(Estratto della pagina):
- - - -

Per completezza espositiva si riporta come le S.U. richiamino che “il panorama consegnato dai contributi della dottrina si mostra più frastagliato” del quale, per ragioni redazionali, si riportano alcuni elementi salienti:

  • la presentazione della domanda d’insinuazione si desumeva dall’art. 108, comma 4, l. fall., in quanto prevedeva la notifica dell’estratto dell’ordinanza relativa alla vendita degli immobili anche ai creditori ipotecari iscritti – tali intesi quelli diversi dei creditori del fallito -;
  • una parte della dottrina riconosceva, ai portatori del diritto reale di garanzia, la scelta di giovarsi “dell’uno o dell’altro rimedio” facendolo valere in sede di riparto od insinuandosi al passivo;
  • altra dottrina aveva ritenuto “senz’altro doverosa l’insinuazione per tutti i creditori che vantassero una garanzia reale su beni del fallito” ritenendo, il “problema della possibile partecipazione al concorso del titolare di una nuda prelazione su beni del fallito”, risolto in base al collegamento normativo esistente tra l’art. 51 e l’art. 52 l. fall., in particolare nel contesto di “una lettura coordinata del primo e del secondo comma dell’art. 52”.

- - - -

(Dati forniti):

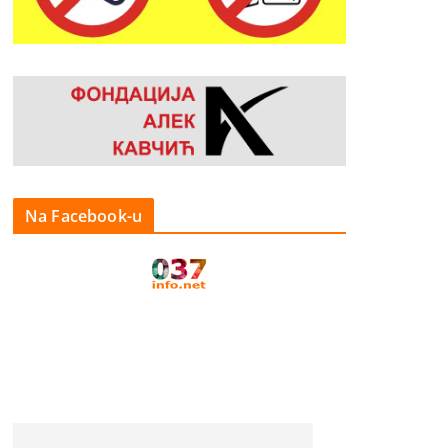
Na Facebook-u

- - - -

(Compito A): Nel brano sull'insinuazione al passivo, da quale disposizione della legge fallimentare si desumeva la presentazione della domanda d'insinuazione?
(Compito B): Prosegui il brano sull'insinuazione al passivo dopo la sua ultima frase.

(Risposta attesa A): Dall'art. 108, comma 4, l. fall.

(Risposta attesa B):
Le S.U. sottolineano come le ragioni di dissenso (dottrinale) rispetto alle decisioni della giurisprudenza di legittimità, “orientata ad escludere l’insinuazione”, si fondavano sui seguenti rilievi:

  • all’interno del procedimento di ripartizione dell’attivo fallimentare non sarebbe stato possibile individuare alcun meccanismo di intervento simile a quello dell’esecuzione singolare;
  • il reclamo al tribunale fallimentare contro il provvedimento del giudice delegato (di approvazione del piano di riparto) costituiva uno strumento di tutela a spettro meno ampio di quello offerto dal giudizio ordinario di cognizione che era possibile instaurare, in sede di verifica del passivo;
  • con riferimento a quest’ultimo aspetto, erano pure sottolineate le maggiori difficoltà che, in base allo schema procedimentale delineato dal reclamo ex art. 26 l. fall., si sarebbero frapposte al curatore che avesse inteso eccepire l’inefficacia della garanzia.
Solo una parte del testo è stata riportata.